As I’ve been re-reading and posting from Van Gogh’s letters, I’ve been struck by how often he mentioned the name of the French painter Eugene Delacroix. Delacroix, born in 1798, died in 1863 when Van Gogh was ten. If we look at Delacroix’s first paintings from the 1820s, it appears that they couldn’t be more different from Van Gogh and his contemporaries:

Yet many of the Impressionists claimed Delacroix as a pioneer in their method of eliminating what painters refer to as ‘half-tones’, and using small strokes of pure unmixed colour. Delacroix also kept a journal, which he wrote in almost daily for the last 16 years of his life. There is a big contrast in personalities between the Delacroix of the journal and the Van Gogh of the letters, so I thought it would be interesting to start posting entries from the older painter’s writings too.

Delacroix was a success from the beginning.

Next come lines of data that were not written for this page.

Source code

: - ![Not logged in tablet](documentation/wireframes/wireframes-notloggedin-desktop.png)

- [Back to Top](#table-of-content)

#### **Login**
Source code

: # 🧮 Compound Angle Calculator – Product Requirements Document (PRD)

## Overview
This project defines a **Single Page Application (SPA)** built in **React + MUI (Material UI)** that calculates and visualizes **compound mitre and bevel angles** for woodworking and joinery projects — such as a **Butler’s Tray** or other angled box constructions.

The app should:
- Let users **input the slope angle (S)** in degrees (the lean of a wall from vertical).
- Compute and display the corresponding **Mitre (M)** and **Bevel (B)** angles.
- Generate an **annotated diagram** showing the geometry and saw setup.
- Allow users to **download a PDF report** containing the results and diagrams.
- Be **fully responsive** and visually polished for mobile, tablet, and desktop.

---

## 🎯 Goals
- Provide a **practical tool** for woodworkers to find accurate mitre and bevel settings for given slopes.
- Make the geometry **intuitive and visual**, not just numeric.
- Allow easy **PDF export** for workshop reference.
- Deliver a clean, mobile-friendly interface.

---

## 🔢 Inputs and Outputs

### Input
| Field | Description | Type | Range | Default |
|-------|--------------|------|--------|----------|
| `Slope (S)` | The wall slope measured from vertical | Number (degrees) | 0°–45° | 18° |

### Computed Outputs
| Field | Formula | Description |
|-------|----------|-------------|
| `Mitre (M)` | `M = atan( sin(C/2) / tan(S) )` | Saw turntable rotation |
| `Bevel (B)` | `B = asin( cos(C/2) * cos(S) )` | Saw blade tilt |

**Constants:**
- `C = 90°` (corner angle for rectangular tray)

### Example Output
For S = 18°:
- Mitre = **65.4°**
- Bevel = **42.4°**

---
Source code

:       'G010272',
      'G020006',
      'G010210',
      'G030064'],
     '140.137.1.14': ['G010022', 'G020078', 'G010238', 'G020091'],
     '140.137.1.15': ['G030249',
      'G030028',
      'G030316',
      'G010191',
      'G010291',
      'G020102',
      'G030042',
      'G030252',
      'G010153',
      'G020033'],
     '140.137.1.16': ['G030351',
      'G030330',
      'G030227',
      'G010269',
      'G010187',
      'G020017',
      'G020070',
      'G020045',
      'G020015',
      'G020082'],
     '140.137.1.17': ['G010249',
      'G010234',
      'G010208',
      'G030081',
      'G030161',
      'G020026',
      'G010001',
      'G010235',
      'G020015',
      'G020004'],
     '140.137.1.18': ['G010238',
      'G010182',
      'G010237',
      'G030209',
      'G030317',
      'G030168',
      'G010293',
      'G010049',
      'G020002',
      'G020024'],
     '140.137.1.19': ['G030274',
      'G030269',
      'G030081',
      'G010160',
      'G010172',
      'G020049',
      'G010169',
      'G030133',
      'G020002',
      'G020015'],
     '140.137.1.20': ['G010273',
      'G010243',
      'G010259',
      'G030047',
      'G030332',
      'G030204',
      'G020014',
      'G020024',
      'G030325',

You might say he was born to it, being the son of a military man who fought both for the French revolution and then in Napoleon’s army. Delacroix was an aristocrat by temperament, even though he was initially considered to be ultra-modern and revolutionary in his painting. While Van Gogh’s letters are full of a kind of pining for an imminent future, Delacroix hated democratic politics and thought that the common people should know their place. He craved worldly success in the form of commissions for painting frescoes in public buildings, but even as he achieved this, many of his journal entries complain about boredom and ennui, the burden of his social obligations, and the tiresomeness of the conversation at the fashionable dinners he nevertheless always attended. Compare this with the tone of Van Gogh’s letters: at worst, there is a little too much of the ‘O joy!’ enthusiasm of the gauche autodidact, but at best they are the record of a deeply generous and loving spirit. On the other hand, Delacroix had many fascinating things to say about the craft of painting, and given how few of the truly great classical painters left behind any written record of their education and technique, Delacroix’s journal can be seen almost as a manual for the accumulated craft-wisdom of almost 400 years of easel painting.

Here, then, is my first excerpt from the Journal of Eugene Delacroix, dated January 27, 1847:

“But luckily, fragile though it is, painting (and failing this, engraving) does preserve the evidence for the verdict of posterity, and thus allows the reputation of an artist of real superiority to be reassessed, even though he may have been underestimated by the shallow judgement of contemporary public opinion, which is always attracted by flashiness and a veneer of truth.”